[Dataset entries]
- Opening Delimiter -
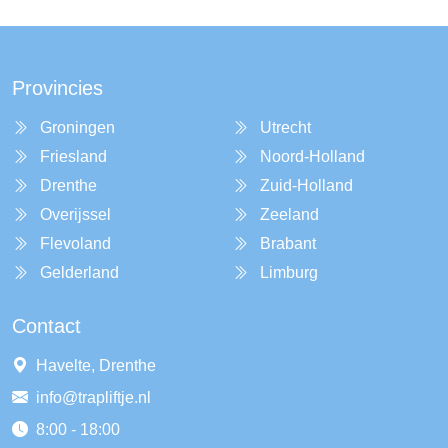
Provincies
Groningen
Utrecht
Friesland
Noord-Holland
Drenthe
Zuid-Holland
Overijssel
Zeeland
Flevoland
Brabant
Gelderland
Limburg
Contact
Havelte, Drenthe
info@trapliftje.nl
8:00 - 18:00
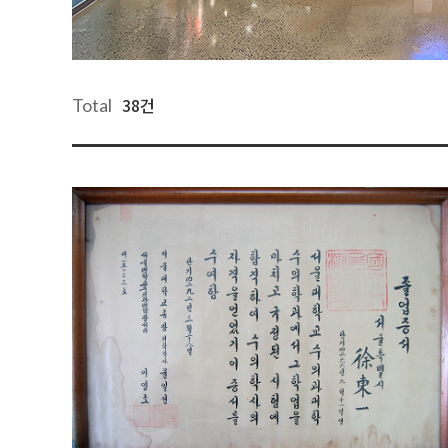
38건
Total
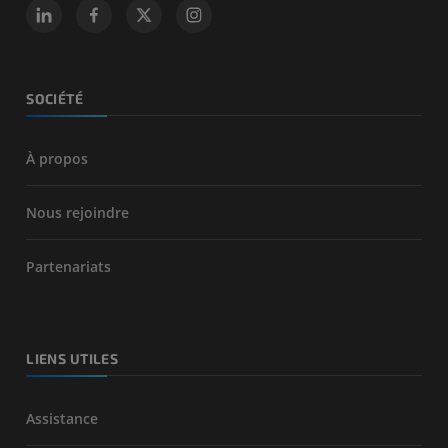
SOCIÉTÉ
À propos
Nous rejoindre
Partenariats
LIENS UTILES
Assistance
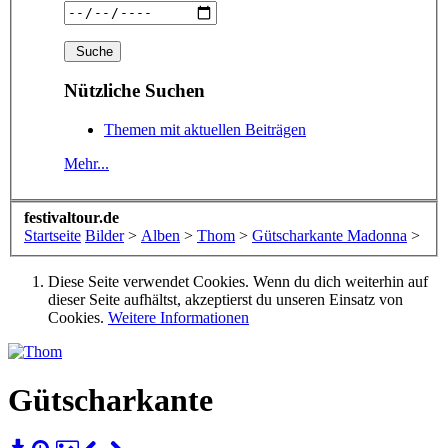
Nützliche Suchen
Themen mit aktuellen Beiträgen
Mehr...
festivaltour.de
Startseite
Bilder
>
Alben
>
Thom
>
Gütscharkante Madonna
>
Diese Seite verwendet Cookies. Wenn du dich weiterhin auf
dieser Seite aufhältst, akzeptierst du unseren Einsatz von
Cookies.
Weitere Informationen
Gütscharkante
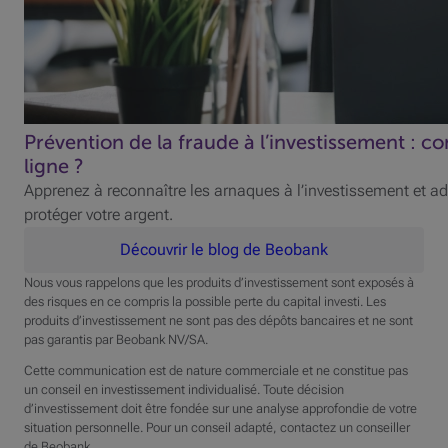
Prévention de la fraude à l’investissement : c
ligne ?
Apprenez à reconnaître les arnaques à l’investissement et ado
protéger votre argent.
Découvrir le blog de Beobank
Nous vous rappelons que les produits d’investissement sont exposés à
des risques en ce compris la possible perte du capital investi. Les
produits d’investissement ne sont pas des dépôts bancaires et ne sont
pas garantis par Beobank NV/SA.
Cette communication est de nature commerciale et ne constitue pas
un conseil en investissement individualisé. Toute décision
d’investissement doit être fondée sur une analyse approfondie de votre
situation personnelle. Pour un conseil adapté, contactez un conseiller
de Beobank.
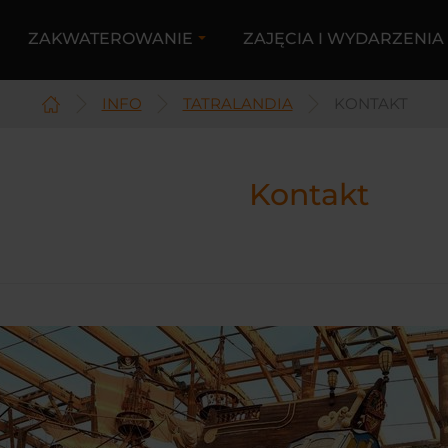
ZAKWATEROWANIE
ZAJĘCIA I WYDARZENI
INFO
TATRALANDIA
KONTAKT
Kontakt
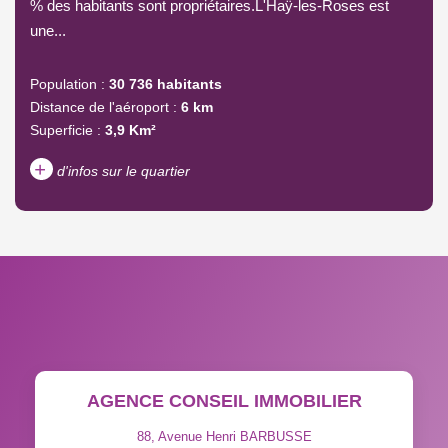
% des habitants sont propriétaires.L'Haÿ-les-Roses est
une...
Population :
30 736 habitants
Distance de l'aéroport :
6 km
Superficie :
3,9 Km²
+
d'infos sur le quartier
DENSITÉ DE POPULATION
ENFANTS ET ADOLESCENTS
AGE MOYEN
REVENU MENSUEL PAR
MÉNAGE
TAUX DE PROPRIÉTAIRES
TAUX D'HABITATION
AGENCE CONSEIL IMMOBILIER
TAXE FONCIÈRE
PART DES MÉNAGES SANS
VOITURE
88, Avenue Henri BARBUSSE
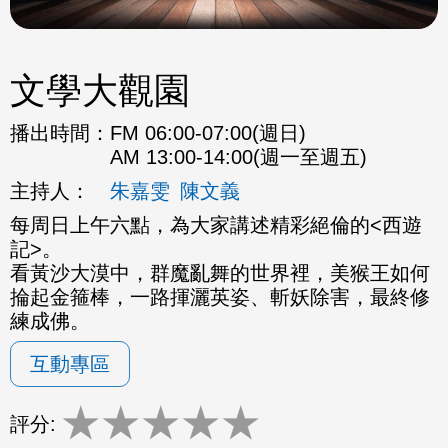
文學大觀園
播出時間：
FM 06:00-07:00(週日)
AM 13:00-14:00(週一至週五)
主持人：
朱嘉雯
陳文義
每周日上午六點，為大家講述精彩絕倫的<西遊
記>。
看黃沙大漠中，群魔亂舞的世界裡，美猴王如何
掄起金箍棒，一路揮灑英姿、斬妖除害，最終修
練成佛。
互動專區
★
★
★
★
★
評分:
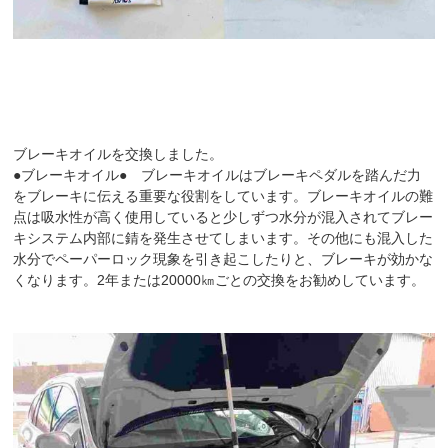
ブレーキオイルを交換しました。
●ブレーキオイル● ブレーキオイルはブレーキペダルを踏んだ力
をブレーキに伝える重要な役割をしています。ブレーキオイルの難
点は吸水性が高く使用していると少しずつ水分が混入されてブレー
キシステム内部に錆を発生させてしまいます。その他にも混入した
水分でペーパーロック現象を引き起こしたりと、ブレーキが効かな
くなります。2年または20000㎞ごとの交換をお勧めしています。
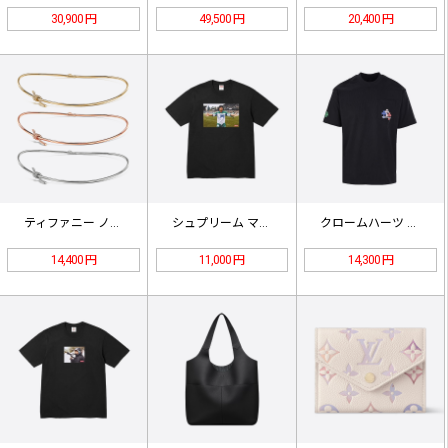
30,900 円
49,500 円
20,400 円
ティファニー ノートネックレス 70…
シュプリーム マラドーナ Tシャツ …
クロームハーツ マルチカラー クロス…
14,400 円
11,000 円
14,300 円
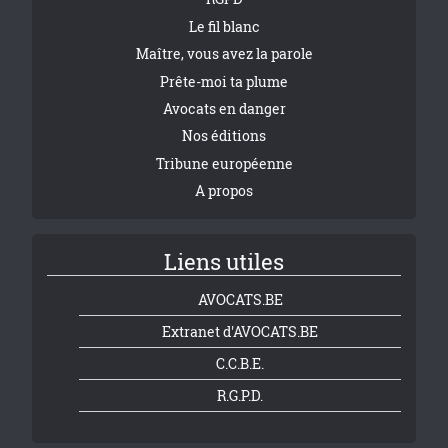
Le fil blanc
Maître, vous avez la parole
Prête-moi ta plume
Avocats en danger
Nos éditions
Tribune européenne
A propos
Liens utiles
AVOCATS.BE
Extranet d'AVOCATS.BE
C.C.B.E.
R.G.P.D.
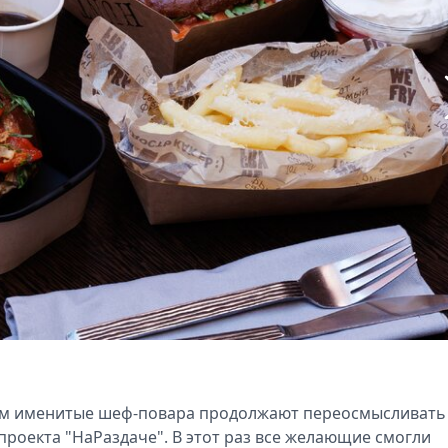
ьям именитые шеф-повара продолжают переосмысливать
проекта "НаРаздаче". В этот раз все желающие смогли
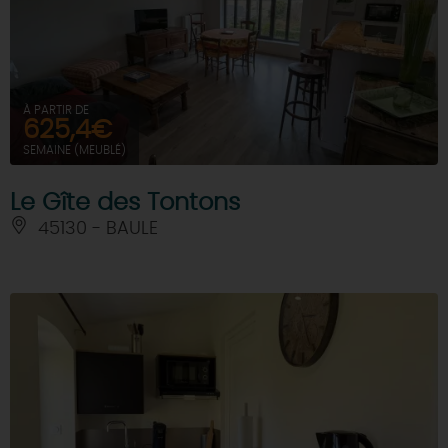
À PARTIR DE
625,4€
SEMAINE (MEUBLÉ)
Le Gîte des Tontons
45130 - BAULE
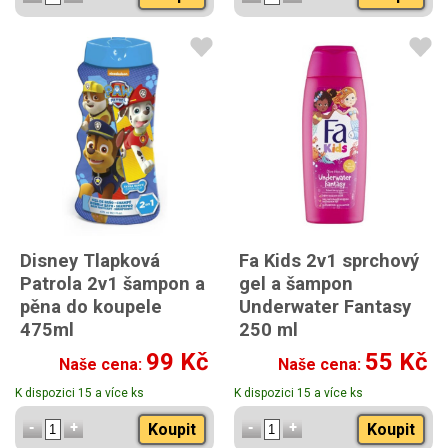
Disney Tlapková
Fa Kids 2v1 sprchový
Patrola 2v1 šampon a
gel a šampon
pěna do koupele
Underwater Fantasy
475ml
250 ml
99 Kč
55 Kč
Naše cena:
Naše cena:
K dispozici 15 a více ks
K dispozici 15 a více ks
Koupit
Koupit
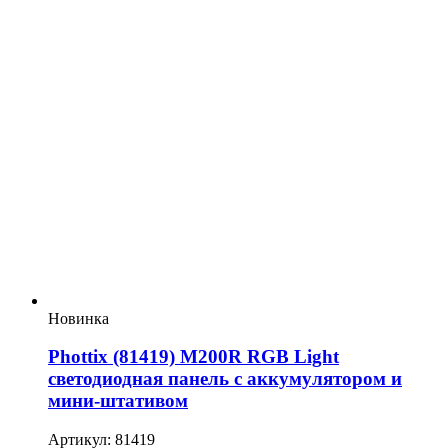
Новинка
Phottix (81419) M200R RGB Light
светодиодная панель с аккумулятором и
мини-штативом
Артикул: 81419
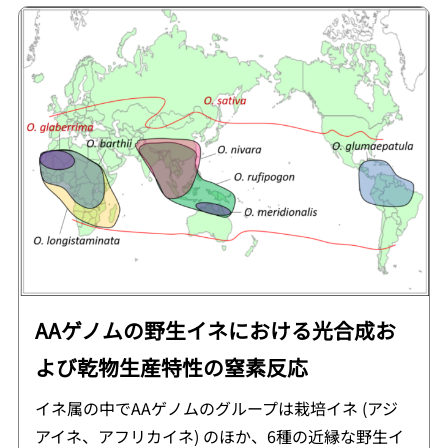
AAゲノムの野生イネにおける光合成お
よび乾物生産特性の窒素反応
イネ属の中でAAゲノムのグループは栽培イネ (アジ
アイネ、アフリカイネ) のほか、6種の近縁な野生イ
- Closing Delimiter -
#### TASK STATEMENT:
Pick out each line in the rows above that contains the string "Nous" and copy those lines.

#### EXERCISE SOLUTION:
Nous rejoindre
Nous vous rappelons que les produits d’investissement sont exposés à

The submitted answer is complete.